London: Birthplace of Steps to Peace

By Tom Phillips   •   August 3, 2012

The year was 1954 and Billy Graham had just completed a landmark three-month Crusade at Harringay Arena in London. He writes in his autobiography, “If our 1949 Crusade in Los Angeles marked a decisive watershed for our ministry in the United States, the London Crusade in 1954 did the same thing for us internationally.”

And it was during the 1954 London Crusade that former Director of Counseling and Follow-up, Charlie Riggs (who passed away in 2008), developed four remarkable steps and titled them “Steps to Peace With God.”

Since that time, and in various printed and electronic forms, this succinct and clear presentation of how to have a personal relationship with Jesus Christ and experience peace with God has been translated into dozens of languages and shared with millions of people.

A Needed Tool

Devoted to sharing Christ with others and to discipling Christians to multiply by witnessing, Riggs saw “Steps to Peace With God” as a natural overflow from the message Billy Graham preached. The challenge was how to translate that message into a tool that the counseling and follow-up team could use in training the lay volunteers who counseled inquirers at the end of a Crusade meeting.

The message that many people heard from the church in the 1950s was filled with images of hell, fire and damnation. While those are realities for someone not rescued by trusting in Jesus and should not be minimized, Riggs felt led to present the Gospel from a different perspective. He knew firsthand the impact of God’s love, forgiveness and plan for his life.

“God put a hunger and thirst in me to think about what happens if people don’t live for God,” Riggs explained when asked why he was he so positive during a time when the message of the church was not always so positive. “God had done so much for me and changed my life. His plan for us is peace and life, and the only way to have that peace is to accept Jesus. I had heard Mr. Graham preach this many times. I just took that message and made it into the four steps.”

God’s Purpose: Peace and Life

It is no accident that the first step in this tool is “God loves you and wants you to experience peace and life—abundant and eternal.” After training counselors for Crusades and personally sharing his faith hundreds of times, Riggs knew that the key place to begin was with each person’s innate need.

Blaise Pascal talked about each person having a God-shaped vacuum. Nothing else can fill this hole except God. It’s clear that this is true in today’s world—just as it was true 50 years ago.

“People need to know that God loves them,” Riggs said. “Most people don’t think that God does, or that He has a real plan for their lives. People just line up and follow others who don’t know God because they don’t know any better. It’s sad when people think they’ve just been born to live and die, with no purpose but to follow daily routines. So many don’t have a concept of heaven, hell or eternity.”

Igniting Curiosity

By focusing the initial step on God’s desire for us to experience His love, peace and abundant life, anyone using this tool can open the door to a discussion with a basic question.
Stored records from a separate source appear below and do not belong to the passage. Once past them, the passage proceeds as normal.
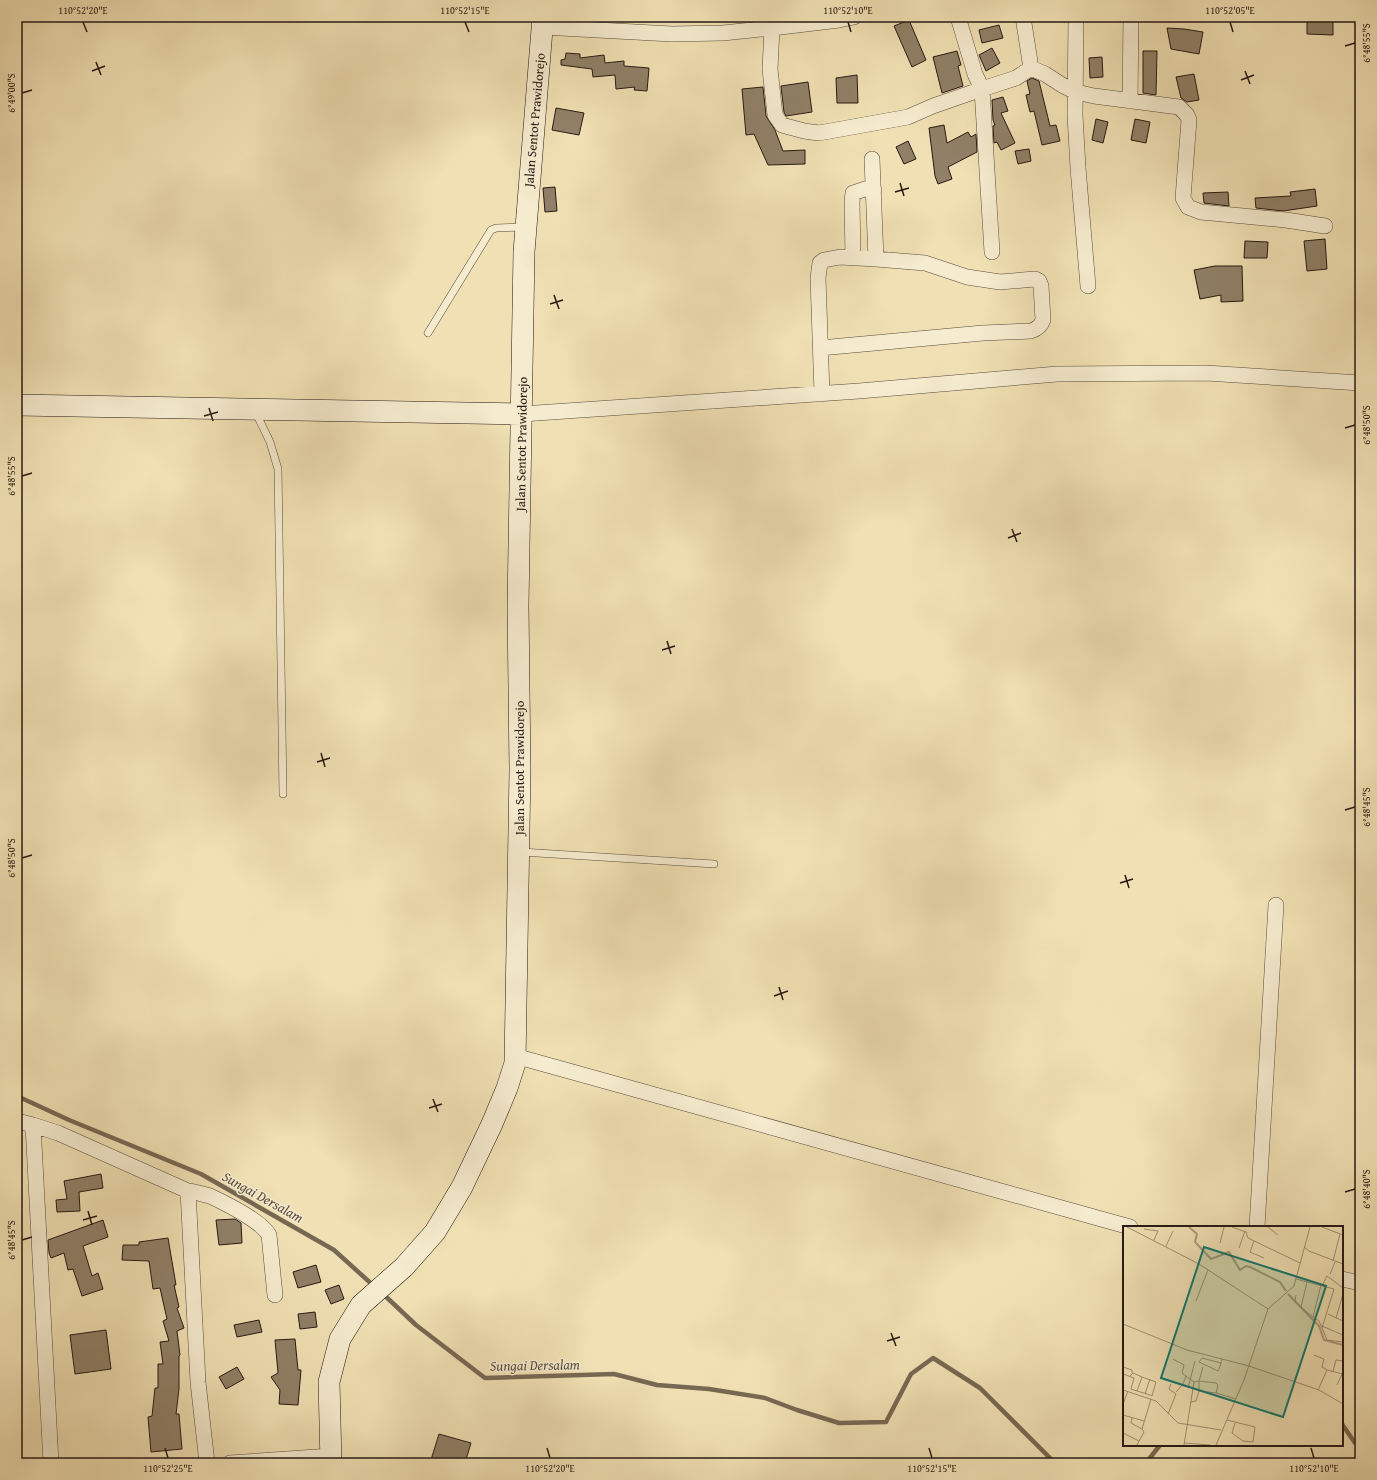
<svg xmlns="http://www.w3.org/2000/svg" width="1377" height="1480" viewBox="0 0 1377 1480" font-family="'Gentium Book Plus',serif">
<rect width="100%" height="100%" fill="#f0e0b3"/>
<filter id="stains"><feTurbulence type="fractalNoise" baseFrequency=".005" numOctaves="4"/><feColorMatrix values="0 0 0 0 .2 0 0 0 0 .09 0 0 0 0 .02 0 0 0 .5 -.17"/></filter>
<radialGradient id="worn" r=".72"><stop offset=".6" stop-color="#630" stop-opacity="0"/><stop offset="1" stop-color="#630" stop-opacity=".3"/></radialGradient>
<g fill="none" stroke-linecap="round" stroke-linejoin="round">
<path stroke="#776853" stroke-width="4.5" d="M17,1096L69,1120L201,1174L334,1250L375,1287
M382,1293L416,1325L485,1378L614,1374L657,1385L709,1389L765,1398L797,1410L839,1423L886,1422L911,1374L933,1358L980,1388L1055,1463
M1342,1424L1355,1443L1360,1444
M1146,1463L1160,1445"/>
</g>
<path fill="#908067" stroke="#271914" d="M1307,17H1333V35L1307,34Z
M909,20L926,60L912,67L894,26Z
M999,25L1003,38L982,43L979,30Z
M1167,28L1184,29L1203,32L1199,54L1171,49Z
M992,48L1000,63L986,71L979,55Z
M957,51L961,65L958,66L963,86L942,93L933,57Z
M1143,51H1157L1156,95L1143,93Z
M566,53L580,54V58L604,55L605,63L624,61V66L649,68L647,91L634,90L635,87L616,89L615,75L593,77L592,69L561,65V60L565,59Z
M1102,57L1103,77L1090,78L1089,58Z
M1194,74L1199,100L1187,102L1181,98L1176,77Z
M857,75L858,103H837L836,78Z
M1032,78L1039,81L1050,126L1056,125L1060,141L1042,145L1034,111L1030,112L1026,95L1030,94L1027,81Z
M808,82L812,112L786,116L784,112L781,86Z
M763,87L766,116L775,130L783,151L805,150V164L768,165L754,134L746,135L742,89Z
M1003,97L1008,111L1001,113L1015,143L1001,150L997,142L994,143L993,126L995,125L993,120L992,100Z
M556,108L584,113L579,135L552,130Z
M1096,119L1108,122L1103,143L1092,140Z
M1135,119L1150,122L1146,143L1131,140Z
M944,125L947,143L968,132L971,137L976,134L977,152L948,167L952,179L938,184L935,176L929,128Z
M908,141L916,159L904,164L896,147Z
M1029,149L1031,161L1018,164L1015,151Z
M555,187L557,211L545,212L543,188Z
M1315,189L1317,206L1283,211L1256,208L1255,198L1291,196L1290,192Z
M1228,192L1229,206L1204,203L1203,193Z
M1325,239L1327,269L1307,271L1304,241Z
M1245,241L1268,242L1267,258H1244Z
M1215,266H1242L1243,301L1221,302V295L1200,299L1194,270Z
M101,1174L103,1188L79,1192L80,1211L57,1212L56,1200L67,1199L64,1181Z
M235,1219L241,1223L242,1243L219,1245L216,1220Z
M103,1220L108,1237L83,1246L92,1276L98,1273L103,1289L82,1296L73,1269L68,1270L64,1253L51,1258L49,1253L48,1240Z
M168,1238L176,1285H174L179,1307L177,1308L184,1328L177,1331L180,1355L179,1356V1389L176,1414H179L182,1449L151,1452L148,1417L152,1416L155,1388H158V1364H163L160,1342L169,1341L163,1321L167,1319L160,1288L153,1289L149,1261L122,1260L123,1245H139V1242Z
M316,1265L321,1282L298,1288L293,1272Z
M339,1285L344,1299L331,1304L325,1290Z
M315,1312L317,1327L300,1329L298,1314Z
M259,1320L262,1332L237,1337L234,1325Z
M106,1330L111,1369L75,1374L70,1335Z
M295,1339L298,1370H301L298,1405L279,1404L280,1390L271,1377L278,1373L275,1340Z
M237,1367L244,1379L226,1389L219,1377Z
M439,1434L471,1443L465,1463H430Z"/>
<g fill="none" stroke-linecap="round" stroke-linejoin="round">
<defs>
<path id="lane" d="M772,28V17
M428,333L491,230L496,228L524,227
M256,413L270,442L278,469L283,794
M521,852L714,864"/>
<path id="street" d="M958,17L975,74L982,89L1016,78L1031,68
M1023,17L1031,68L1045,74L1062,85L1076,92L1094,96L1179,107L1187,115L1189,120L1183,198L1188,207L1201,212L1286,220L1325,226
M1076,17L1075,115L1078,168L1088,286
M542,27L672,34L723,33L772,28L770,69L775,115L782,125L804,131L819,133L908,117L933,106L982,89L992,252
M772,28L839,20L854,17
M1130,101L1131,17
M872,159L876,259
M853,257L852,202L853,193L865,189L874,190
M820,348L983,333L1031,331C1037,329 1041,326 1043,320L1041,286L1039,281L1035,279L1000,282L967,277L925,263L876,259L840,257L824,260L820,263L818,278L822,394
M522,414L859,391L1057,374L1206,373L1360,383
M515,1056L1130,1227
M17,1121L33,1125L51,1463
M33,1125L58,1133L188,1191L198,1382L207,1463
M188,1191C195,1192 203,1194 210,1196C225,1203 261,1221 269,1235L275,1295
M1257,1227L1276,905
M1342,1279L1360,1283
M230,1463L331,1456"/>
<path id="secondary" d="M17,405L522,414
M331,1463L329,1382L340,1339L361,1305L404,1267L435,1232L462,1187L492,1124L507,1088L515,1063L520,770L518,606L524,252L543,17"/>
</defs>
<use href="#lane" stroke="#594b3c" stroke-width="8"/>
<use href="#street" stroke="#594b3c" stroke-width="16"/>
<use href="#secondary" stroke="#271914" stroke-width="22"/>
<use href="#lane" stroke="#f5ebce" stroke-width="7"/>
<use href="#street" stroke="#f5ebce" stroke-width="15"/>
<use href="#secondary" stroke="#f5ebce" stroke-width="21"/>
</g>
<path fill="none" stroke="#271914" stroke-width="1.5" d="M83,22L87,32M465,22L469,32M848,22L851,32M1230,22L1233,32M1345,46L1355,43M96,62L101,75M92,71L105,66M1245,71L1250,84M1241,80L1254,75M22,93L32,90M900,183L904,196M895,192L909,188M554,295L559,309M550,304L563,300M209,408L213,421M204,416L218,412M1345,428L1355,425M22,476L32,473M1012,529L1017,542M1008,538L1021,533M667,641L671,654M662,650L675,646M321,753L325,767M317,762L330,758M1345,810L1355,807M22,858L32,855M1125,875L1129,888M1120,883L1133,879M779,987L783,1000M774,996L788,991M433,1099L438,1112M429,1108L442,1104M1345,1192L1355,1189M88,1211L92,1225M83,1220L97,1216M22,1240L32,1237M891,1333L896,1346M887,1341L900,1337M165,1448L168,1458M547,1448L550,1458M929,1448L932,1458M1311,1448L1314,1458"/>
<g text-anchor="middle" stroke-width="3" stroke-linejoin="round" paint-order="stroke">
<g font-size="13" fill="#271914" stroke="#f5ebce">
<text transform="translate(534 120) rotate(-85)" y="5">Jalan Sentot Prawidorejo</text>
<text transform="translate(521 444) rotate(-89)" y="5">Jalan Sentot Prawidorejo</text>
<text transform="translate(519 768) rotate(-90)" y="5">Jalan Sentot Prawidorejo</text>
</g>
<g font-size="14" font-style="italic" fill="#5c4d3e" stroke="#f5ebce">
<text transform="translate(263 1197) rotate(29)" y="5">Sungai Dersalam</text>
<text transform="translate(535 1365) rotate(-1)" y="5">Sungai Dersalam</text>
</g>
</g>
<g transform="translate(1123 1226)">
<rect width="220" height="220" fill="#f0e0b3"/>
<path fill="none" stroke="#ac9c7d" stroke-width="2" d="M66,1L74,8L72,16L88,33L106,26L117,44L123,40L127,41L157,56L163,65M165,68L196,100L201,114L220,119"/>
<path fill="none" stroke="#a09073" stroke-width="1" d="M4,1L76,38L145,83M109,1L123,6L125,12L177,37M145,1L155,9M199,1L220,9M21,3L35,5L31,14M131,15L127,26L141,32M97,17L101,1M43,20L50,5M181,21L186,25L220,38M116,22L122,5M210,35L217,8M207,48L212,36M173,53L211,63L199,102L204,114L220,116M184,56L178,81L190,91M198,59L190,91L196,95L199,102M199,60L204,50L220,62M173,69L172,75L178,81M73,75L85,44M205,88L220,95M213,92L220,68M0,98L64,124L126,140L196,164L220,178M199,100L220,109M191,129L201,133L199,141L204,144M50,133L61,139L59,147L71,156L61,219M98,137L79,132L76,136L95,145L96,143L98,137L99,133M0,141L9,144V147M80,141L76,155L93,157L95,159L93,167L113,173M210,145L213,134L220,135M0,148L11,152L8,163L11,164L27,169L29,170L33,156L19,151L14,165M7,150L10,147L19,151M214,159L219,148M65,162L72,135M0,164L33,175L55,197L98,204M195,164L204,144L220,148M76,165L93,167M53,166L60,158L63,150M22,168L27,153M68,176L73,175L76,165V155L71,156M0,178L5,165M45,188L53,168L46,163L48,158M0,189L21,195M9,191L8,197L19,203M104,194L132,201L130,216L120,215L109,207L112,197M0,207L16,215M61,217L87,219M14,219L21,206L19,203L28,173M93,219L121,154L145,83L171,60L187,1"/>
<path fill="#0f766e" fill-opacity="0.15" stroke="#0f766e" stroke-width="2" d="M81,21L203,60L160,191L38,152Z"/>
<rect width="220" height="220" fill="none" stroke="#271914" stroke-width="2"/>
</g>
<rect width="1377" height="1480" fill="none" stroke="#f0e0b3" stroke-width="44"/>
<rect x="22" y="22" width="1333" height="1436" fill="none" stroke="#271914" stroke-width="1.5"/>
<g font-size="10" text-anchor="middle" fill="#271914">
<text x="83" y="14">110°52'20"E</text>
<text x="465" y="14">110°52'15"E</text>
<text x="848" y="14">110°52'10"E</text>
<text x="1230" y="14">110°52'05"E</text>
<text transform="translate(1366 43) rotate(-90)" y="4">6°48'55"S</text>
<text transform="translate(11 93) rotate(-90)" y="4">6°49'00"S</text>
<text transform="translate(1366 425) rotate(-90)" y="4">6°48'50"S</text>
<text transform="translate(11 476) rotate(-90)" y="4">6°48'55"S</text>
<text transform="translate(1366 807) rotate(-90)" y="4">6°48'45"S</text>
<text transform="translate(11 858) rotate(-90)" y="4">6°48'50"S</text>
<text transform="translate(1366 1189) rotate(-90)" y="4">6°48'40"S</text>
<text transform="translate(11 1240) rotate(-90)" y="4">6°48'45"S</text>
<text x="168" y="1472">110°52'25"E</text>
<text x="550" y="1472">110°52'20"E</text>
<text x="932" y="1472">110°52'15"E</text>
<text x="1314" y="1472">110°52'10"E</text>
</g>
<rect width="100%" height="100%" filter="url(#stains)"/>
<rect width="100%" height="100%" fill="url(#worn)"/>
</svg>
Those who use this tool often begin by asking, “Do you know the steps to peace with God?” Those words, “Do you know,” immediately trigger someone’s intellectual curiosity and pave the way for an introduction to the fact that there is a God who desires a personal relationship with everyone.

Hearing—maybe for the first time—that it is possible to have peace with God, the person is drawn to the Originator of faith, life and redemption—the Savior. This question often provokes a feeling that one ought to know something but does not. One might also ask the question, “Did you know that God has a specific plan for you?” Both questions help people realize they have a God-shaped vacuum. People become interested in finding out about these steps to peace with God.

Often, God uses this first step as a jumping-off place, giving a spiritual wake-up call even to those active in the church. During his years with the Billy Graham Evangelistic Association, Riggs trained hundreds of thousands of counselors for Crusades. Much of that training centered on teaching potential counselors to use “Steps to Peace With God.” Sometimes even those who attended counselor training didn’t understand God’s offer of peace. Lives were radically changed as people learned about God’s plan for them.

Still Relevant

Though these steps were written in 1954, they are still relevant today. This tool is now in the public domain, so there is no way to estimate the number of copies in existence. And the steps are a key part of the new peacewithgod.net Internet Evangelism site.

Other Christian organizations have adjusted the language to best reflect those whom they serve, reaching individuals in the United States and around the world. God took what began as a simple way to involve people in Crusade counseling and transformed it into a tool that drives His truth into the human heart and helps people find peace and life—abundant and eternal.